Awaiting the Antigua/Barbuda team
Are parents calmer here? Is the tropical climate more conducive to steady parenting?  Or perhaps, the people have correctly prioritized what is important in their lives?  Who knows?  Maybe I see what I want to see.  And I very much like to see the kind of solid parenting that produces courteous children that know they are loved and are glad to be alive.  
A unique setting for photography, an exceptionally long bowsprit

Waiting for rowing team
Two days ago we went to the waterfront at Nelson’s Dockyard to welcome in a team finishing the Atlantic Challenge.  The Atlantic Challenge is a three thousand mile race from the Canary Islands to Antigua. The racers are, believe it or not, 4-person rowing teams. 

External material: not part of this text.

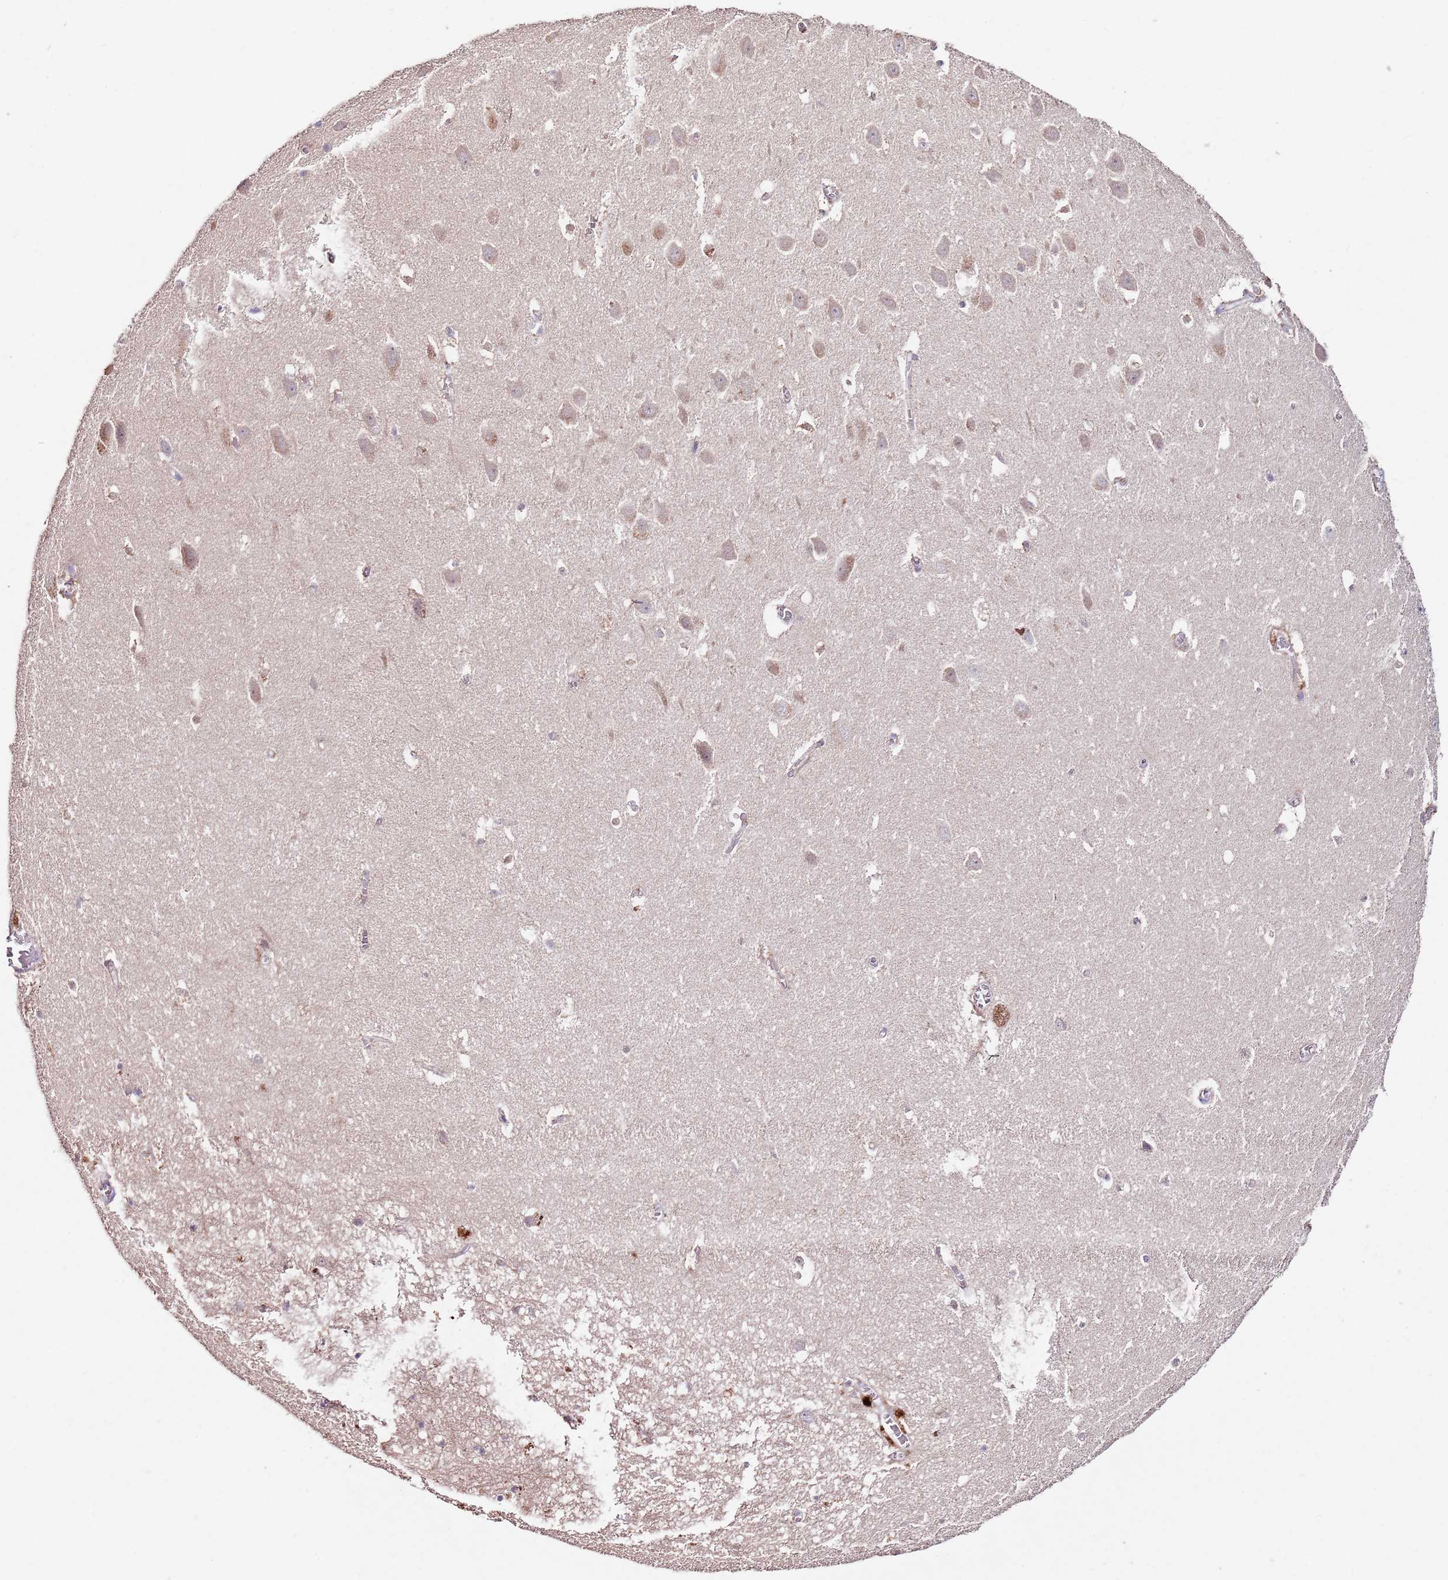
{"staining": {"intensity": "weak", "quantity": "<25%", "location": "cytoplasmic/membranous"}, "tissue": "hippocampus", "cell_type": "Glial cells", "image_type": "normal", "snomed": [{"axis": "morphology", "description": "Normal tissue, NOS"}, {"axis": "topography", "description": "Hippocampus"}], "caption": "IHC micrograph of unremarkable human hippocampus stained for a protein (brown), which reveals no expression in glial cells.", "gene": "NRDE2", "patient": {"sex": "female", "age": 64}}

Antigua/Barbuda 4-person rowing team in 2nd place!
This was an especially big event here this year because the Antigua/Barbuda team achieved the distinction of second place, just a few hours behind the first place Swiss team with a time of 30 days and a few short hours.  The remaining teams were still out on the Atlantic. 


Flags of the eastern Caribbean
Can you imagine the national pride for such a tiny country achieving second place in a brutal international race of this kind?  Among the thousands of spectators were hundreds of children, infected with the excitement of the event as well. 

Children wearing Antigua/Barbuda flag scarves
Flags were passed out by the armloads to be waved with the arrival of the Antigua/Barbuda team.  The Prime Minister was on the podium, proudly congratulating the four men representing Antigua and Barbuda.  National pride oozed from the crowd. There were multiple ships blowing their deep bass horns in concert, bottle rockets that sounded like cannons, much clapping, hooting and cheering.  And children dancing around once again.  

The Antigua/Barbuda team has come in to raucous cheering, horns and flag-waving
I gave a moment of thought to how events like these teach children about pride. Pride that comes from being able to name oneself as a member of a particular group.  Pride of heritage. Pride of place. Pride of ownership in a way of life. National pride.  And I thought about how the pure beauty of this was that the day had nothing to do with wealth, or military might, royalty or political party. It was a day for people to simply come together.  It just felt good.